Cassava, a staple food in tropical and subtropical regions, exemplifies the success of combining long-read sequencing with genome engineering. Conventional breeding techniques are cumbersome because cassava is resistant to genetic transformation. However, the use of CRISPR-Cas9 and long-read sequencing allows scientists to bypass these challenges and introduce targeted genetic modifications. These modifications are not arbitrary. They aim to give cassava valuable properties observed in other crops. One such effort was to infuse cassava with starch properties that do not contain straight-chain amylose, which has desirable cooking and processing properties. The combination of targeted mutagenesis and long-read sequencing has led to the development of cassava lines with varying levels of straight-chain amylose content. More importantly, these improved cassava lines retained their genetic integrity, making them GM-free.

References

  1. Della Coletta, Rafael, et al. "How the pan-genome is changing crop genomics and improvement." Genome biology 22.1 (2021): 1-19.

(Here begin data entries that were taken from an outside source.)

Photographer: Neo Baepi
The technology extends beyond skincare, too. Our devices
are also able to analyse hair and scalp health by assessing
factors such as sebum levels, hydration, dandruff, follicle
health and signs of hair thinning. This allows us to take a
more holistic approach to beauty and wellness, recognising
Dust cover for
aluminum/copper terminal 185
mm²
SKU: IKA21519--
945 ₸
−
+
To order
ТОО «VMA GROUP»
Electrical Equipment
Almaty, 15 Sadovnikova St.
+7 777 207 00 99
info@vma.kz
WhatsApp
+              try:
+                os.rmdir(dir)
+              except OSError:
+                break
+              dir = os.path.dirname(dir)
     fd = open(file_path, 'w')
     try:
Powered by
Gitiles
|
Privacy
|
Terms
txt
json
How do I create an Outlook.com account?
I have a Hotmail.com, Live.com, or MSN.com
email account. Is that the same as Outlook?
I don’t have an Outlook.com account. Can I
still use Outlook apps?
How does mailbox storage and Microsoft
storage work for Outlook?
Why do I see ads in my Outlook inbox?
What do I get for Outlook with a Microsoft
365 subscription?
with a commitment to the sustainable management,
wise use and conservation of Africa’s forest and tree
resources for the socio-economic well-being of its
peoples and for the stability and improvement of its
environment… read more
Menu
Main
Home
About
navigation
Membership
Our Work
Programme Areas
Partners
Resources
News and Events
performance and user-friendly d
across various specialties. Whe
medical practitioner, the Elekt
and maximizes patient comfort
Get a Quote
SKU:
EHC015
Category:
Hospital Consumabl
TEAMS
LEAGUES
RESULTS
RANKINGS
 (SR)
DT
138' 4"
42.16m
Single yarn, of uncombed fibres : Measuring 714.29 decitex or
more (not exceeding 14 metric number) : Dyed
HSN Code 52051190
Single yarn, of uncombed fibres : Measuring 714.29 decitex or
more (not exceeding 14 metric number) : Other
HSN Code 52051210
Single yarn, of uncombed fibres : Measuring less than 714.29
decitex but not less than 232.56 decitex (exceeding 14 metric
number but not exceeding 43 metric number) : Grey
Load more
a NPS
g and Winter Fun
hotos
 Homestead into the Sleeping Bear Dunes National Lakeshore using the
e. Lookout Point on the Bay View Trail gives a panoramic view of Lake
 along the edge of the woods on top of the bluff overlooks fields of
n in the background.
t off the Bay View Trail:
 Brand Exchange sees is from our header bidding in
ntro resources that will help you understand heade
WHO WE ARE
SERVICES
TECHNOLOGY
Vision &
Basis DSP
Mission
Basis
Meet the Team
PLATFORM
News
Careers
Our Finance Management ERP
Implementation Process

  2. Chawla, Harmeet Singh, et al. "Long‐read sequencing reveals widespread intragenic structural variants in a recent allopolyploid crop plant." Plant biotechnology journal 19.2 (2021): 240-250.
  3. Qi, Weihong, et al. "The haplotype-resolved chromosome pairs of a heterozygous diploid African cassava cultivar reveal novel pan-genome and allele-specific transcriptome features." GigaScience 11 (2022): giac028.